__Required task__:
Copy the material below word for word, keeping every line in its original order.

--- Begin Record set ---

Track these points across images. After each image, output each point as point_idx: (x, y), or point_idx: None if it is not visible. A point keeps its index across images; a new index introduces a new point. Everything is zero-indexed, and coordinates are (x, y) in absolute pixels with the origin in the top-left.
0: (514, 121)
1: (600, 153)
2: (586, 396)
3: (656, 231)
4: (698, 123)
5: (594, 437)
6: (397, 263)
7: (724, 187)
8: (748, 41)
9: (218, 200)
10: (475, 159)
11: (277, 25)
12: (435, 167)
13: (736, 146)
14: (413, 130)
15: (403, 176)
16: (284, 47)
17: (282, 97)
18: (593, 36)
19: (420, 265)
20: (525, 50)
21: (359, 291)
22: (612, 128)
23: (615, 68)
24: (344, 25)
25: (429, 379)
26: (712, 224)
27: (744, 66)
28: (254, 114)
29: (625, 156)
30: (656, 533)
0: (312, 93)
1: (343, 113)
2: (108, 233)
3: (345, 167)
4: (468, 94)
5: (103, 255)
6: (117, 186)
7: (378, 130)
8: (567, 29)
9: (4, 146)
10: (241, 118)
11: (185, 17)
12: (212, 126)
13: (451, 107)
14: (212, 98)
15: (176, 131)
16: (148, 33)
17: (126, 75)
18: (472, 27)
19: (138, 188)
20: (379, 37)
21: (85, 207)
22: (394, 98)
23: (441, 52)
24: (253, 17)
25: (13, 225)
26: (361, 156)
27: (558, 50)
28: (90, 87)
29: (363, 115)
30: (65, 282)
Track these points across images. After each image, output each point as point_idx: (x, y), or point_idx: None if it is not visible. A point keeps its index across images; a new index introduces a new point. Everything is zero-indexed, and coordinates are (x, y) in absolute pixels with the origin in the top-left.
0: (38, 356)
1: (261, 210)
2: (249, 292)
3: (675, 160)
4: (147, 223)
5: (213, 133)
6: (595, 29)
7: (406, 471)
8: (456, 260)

--- End Record set ---

__Result of this exercise__:
Track these points across images. After each image, output each point as point_idx: (x, y), or point_idx: None if it is not visible. A point keeps its index across images; a new index introduces a new point. Everything is zero-indexed, and coordinates are (x, y) in absolute pixels with the origin in the top-left.
0: (514, 121)
1: (600, 153)
2: (586, 396)
3: (656, 231)
4: (698, 123)
5: (594, 437)
6: (397, 263)
7: (724, 187)
8: (748, 41)
9: (218, 200)
10: (475, 159)
11: (277, 25)
12: (435, 167)
13: (736, 146)
14: (413, 130)
15: (403, 176)
16: (284, 47)
17: (282, 97)
18: (593, 36)
19: (420, 265)
20: (525, 50)
21: (359, 291)
22: (612, 128)
23: (615, 68)
24: (344, 25)
25: (429, 379)
26: (712, 224)
27: (744, 66)
28: (254, 114)
29: (625, 156)
30: (656, 533)
0: (312, 93)
1: (343, 113)
2: (108, 233)
3: (345, 167)
4: (468, 94)
5: (103, 255)
6: (117, 186)
7: (378, 130)
8: (567, 29)
9: (4, 146)
10: (241, 118)
11: (185, 17)
12: (212, 126)
13: (451, 107)
14: (212, 98)
15: (176, 131)
16: (148, 33)
17: (126, 75)
18: (472, 27)
19: (138, 188)
20: (379, 37)
21: (85, 207)
22: (394, 98)
23: (441, 52)
24: (253, 17)
25: (13, 225)
26: (361, 156)
27: (558, 50)
28: (90, 87)
29: (363, 115)
30: (65, 282)
Track these points across images. After each image, output each point as point_idx: (x, y), or point_idx: None if it is not visible. A point keeps its index across images; a new index introduces a new point. Everything is zero-indexed, and coordinates are (x, y) in absolute pixels with the origin in the top-left.
0: (38, 356)
1: (261, 210)
2: (249, 292)
3: (675, 160)
4: (147, 223)
5: (213, 133)
6: (595, 29)
7: (406, 471)
8: (456, 260)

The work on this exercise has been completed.